## Saturday, December 20, 2014

### Codeforces Round 269 Div. 2 Problem D - MUH and Cube Walls

Problem Statement:
471D - MUH and Cube Walls

Solution:
And interesting string matching problem since it does not so obviously look like one. For the $$a_i$$ and $$b_i$$ given, store $$s_i$$ and $$p_i$$ as follows: $$s_i = a_i - a_{i-1}$$ and $$p_i = b_i - b_{i-1}$$, which are basically array of differences. Then the problem reduces to finding occurrences of p in s, which can be done efficiently in $$O(N)$$ using KMP algorithm. Don't forget about one special case where b has only one element.

Items from a data source:

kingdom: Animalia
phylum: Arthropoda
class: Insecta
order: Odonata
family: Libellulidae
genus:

● **Written request 1**
Using the Cube Walls write-up, decide whether each statement agrees with it, answering yes or no and quoting the deciding words: (a) The problem does not obviously look like string matching. (b) The reduced problem can be solved with the KMP algorithm. (c) A special case arises when a has only one element.
● **Written request 2**
Rewrite the paragraph of the Cube Walls write-up beginning "And interesting string matching problem" as a short list, keeping its main facts.
● **Written request 3**
Sum up the Cube Walls write-up in two sentences.
The material plays no part in this work.

● **Written response 1**
(a) Yes: "since it does not so obviously look like one"
(b) Yes: "using KMP algorithm"
(c) No: "Don't forget about one special case where b has only one element."

● **Written response 2**
- It is a string matching problem, though it does not obviously look like one.
- From the given a and b, build difference arrays: s_i = a_i − a_{i−1} and p_i = b_i − b_{i−1}.
- The task becomes finding occurrences of p in s.
- KMP does this in O(N).
- Handle the special case where b has only one element.

● **Written response 3**
The solution turns the given arrays a and b into arrays of consecutive differences, which reduces the problem to finding occurrences of one difference array in the other. The write-up solves this in O(N) with the KMP algorithm and notes a special case when b has only one element.